2.11. Construction of Plant Expression Vectors

To investigate the regulatory effect of ThMYB4 and ThMYB7 on flavonoid biosynthesis, transgenic T. hemsleyanum hairy roots that overexpressed ThMYB4 and ThMYB7 were constructed. For the construction of the ThMYB4- and ThMYB7-overexpressed vectors, the CDS sequences of ThMYB4 and ThMYB7 were cloned and inserted into the overexpression vector pK7WG2R at the restriction site between BamHI and SalI (NEB, Beijing, China) to generate pK7WG2R-ThMYB4 and pK7WG2R-ThMYB7.

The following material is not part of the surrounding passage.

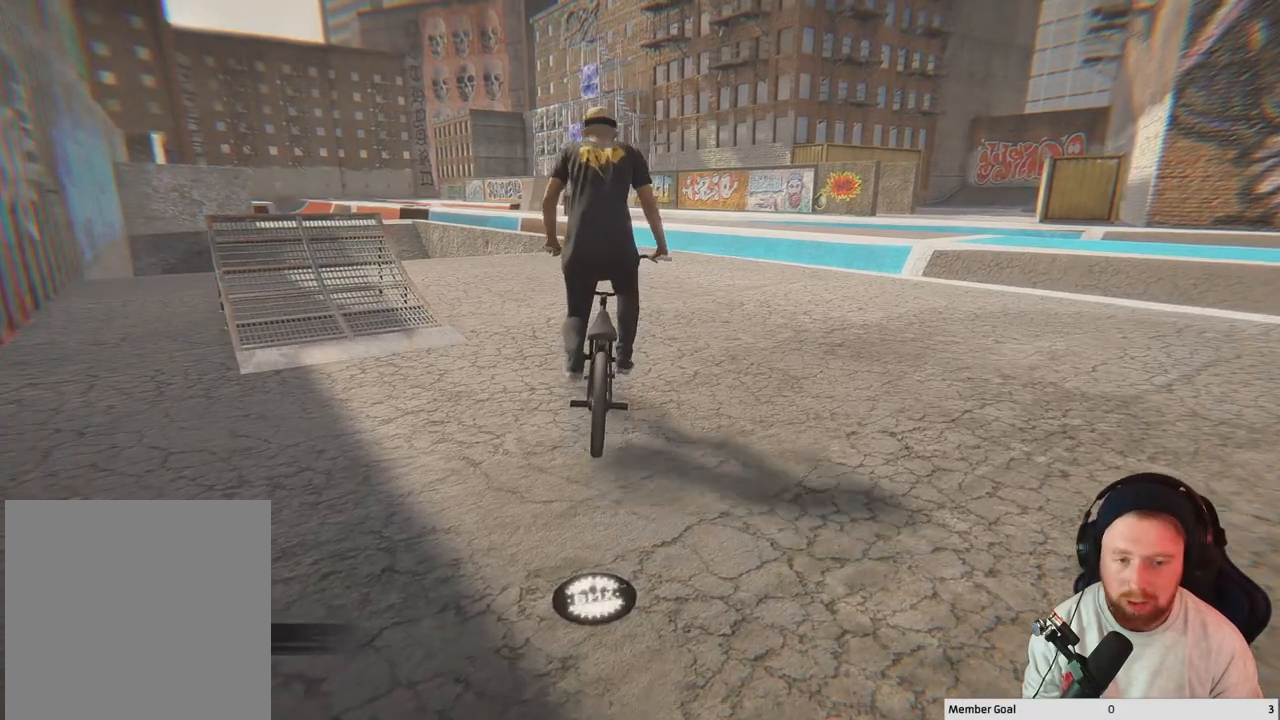
{"buttons": ["A"], "left_stick": "right", "right_stick": "center", "events": []}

2.12. Acquisition of Transgenic Hairy Root Lines

The hairy root lines were acquired from the transformation of leaf explants from the sterile plantlets of T. hemsleyanum. To identify the positive transgenic lines, all hairy roots were collected to isolate the genomic DNA using the Super Plant Genomic DNA Kit (TIANGEN, Beijing, China). The positive transgenic lines were then identified by PCR using ThMYB4 and ThMYB7 specific primers, respectively. The identified positive lines were used for the extraction of RNA and metabolites. All primers used for the construction of the overexpression vector and the PCR identification of transgenic lines are listed in Table S1.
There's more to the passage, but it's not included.